The Rich library-based real-time TUI dashboard features an adaptive layout: wide screens display metrics like tok/s, TTFT/ITL; the hardware monitoring panel shows real-time GPU temperature, VRAM utilization, power consumption, and CPU status; the event log panel records events like preheating and readiness to track the testing process.

## Engine Support and Remote API Compatibility

Supports SGLang and vLLM engines with automatic type detection, and optionally fetches internal metrics from Prometheus/metrics endpoints; compatible with OpenAI API-formatted remote services (e.g., OpenRouter, Together AI), allowing cloud service testing with just an API key and model name.

## Intelligent Features and Usability Design

Built-in intelligent features: dynamic preheating (prioritizes scheduler metrics, falls back to OpenAI interface), automatic KV cache budget detection (skips over-capacity tests), effective concurrency detection (flags cases where actual concurrency is lower than requested), JSON output (saves structured results), and automatic update checks (detects new versions on startup).

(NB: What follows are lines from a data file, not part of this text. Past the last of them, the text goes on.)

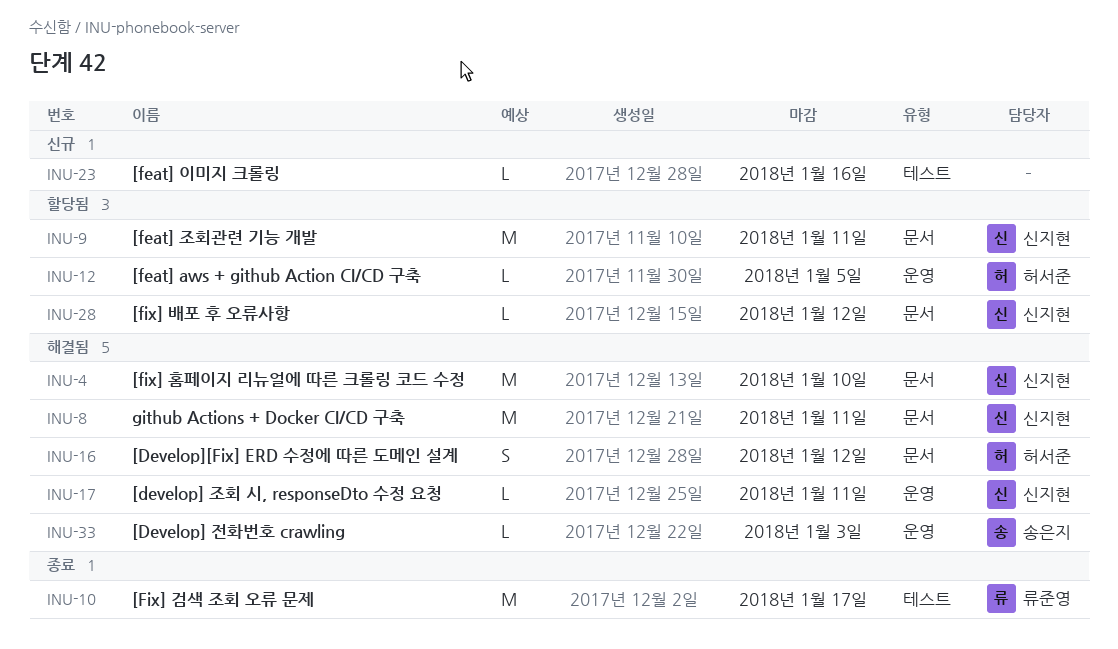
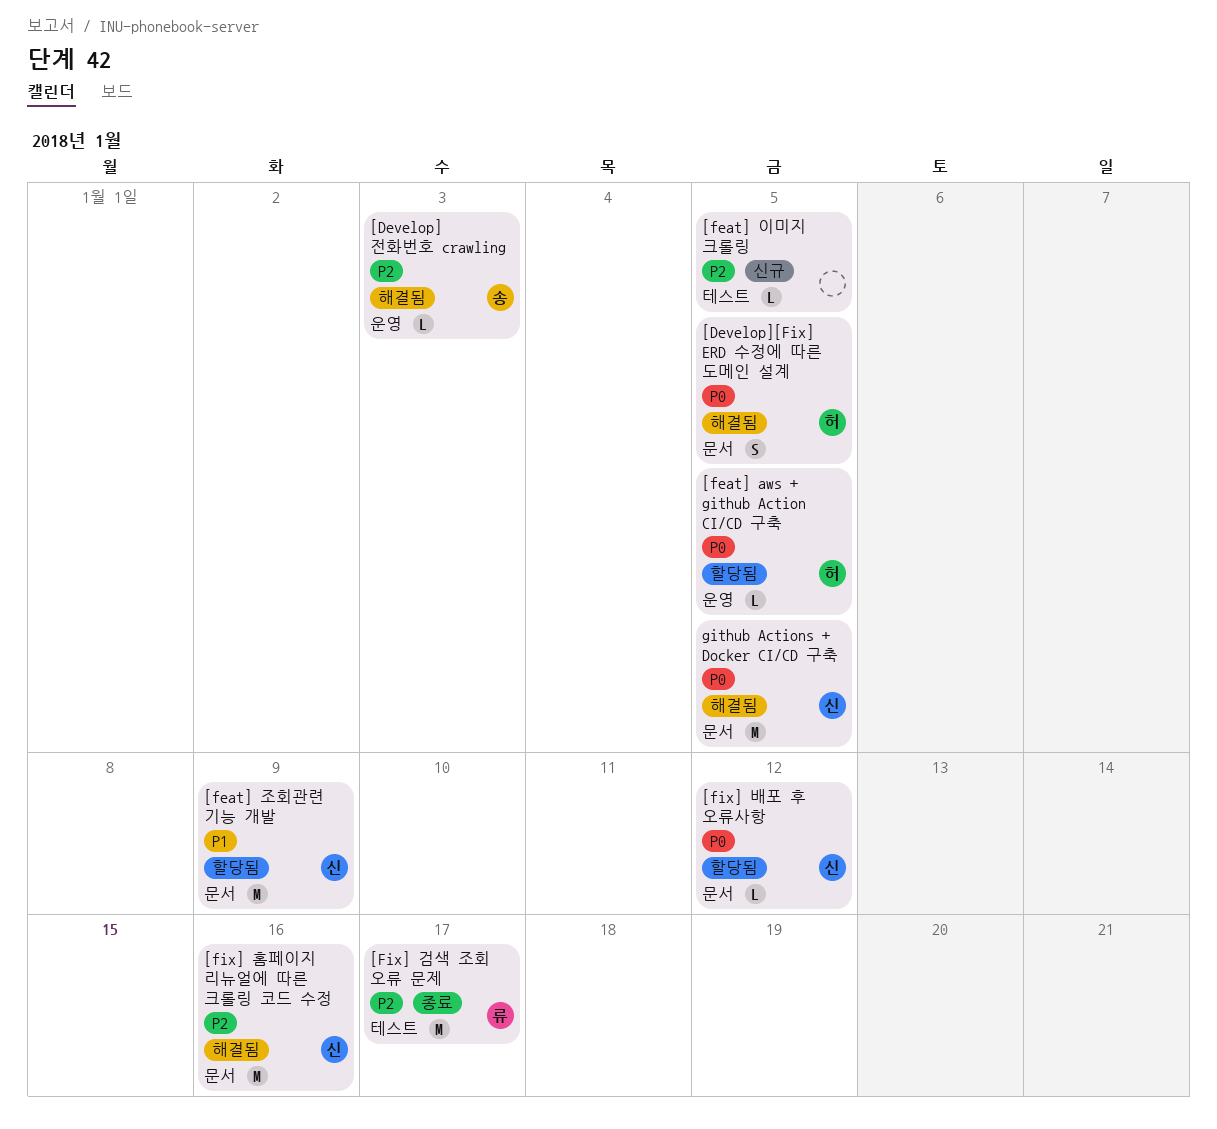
[develop] 조회 시, responseDto 수정 요청: present -> none
[Develop][Fix] ERD 수정에 따른 도메인 설계, due: Jan 12 -> Jan 5
[feat] 이미지 크롤링, due: Jan 16 -> Jan 5
[feat] 조회관련 기능 개발, due: Jan 11 -> Jan 9
[fix] 홈페이지 리뉴얼에 따른 크롤링 코드 수정, due: Jan 10 -> Jan 16
github Actions + Docker CI/CD 구축, due: Jan 11 -> Jan 5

## Usage Scenarios and Practical Value

Applicable to scenarios like inference service selection comparison, deployment parameter tuning, capacity planning, and performance regression testing; helps teams determine optimal batch size and KV cache strategy for open-source model deployment, and provides an objective performance comparison method for third-party API services.

## Summary and Outlook

llm-inference-bench provides a comprehensive LLM inference performance evaluation solution through matrix testing, real-time visual dashboard, and mainstream engine support. As LLM applications deepen, such tools will play a key role in model selection, system optimization, and operation & maintenance monitoring.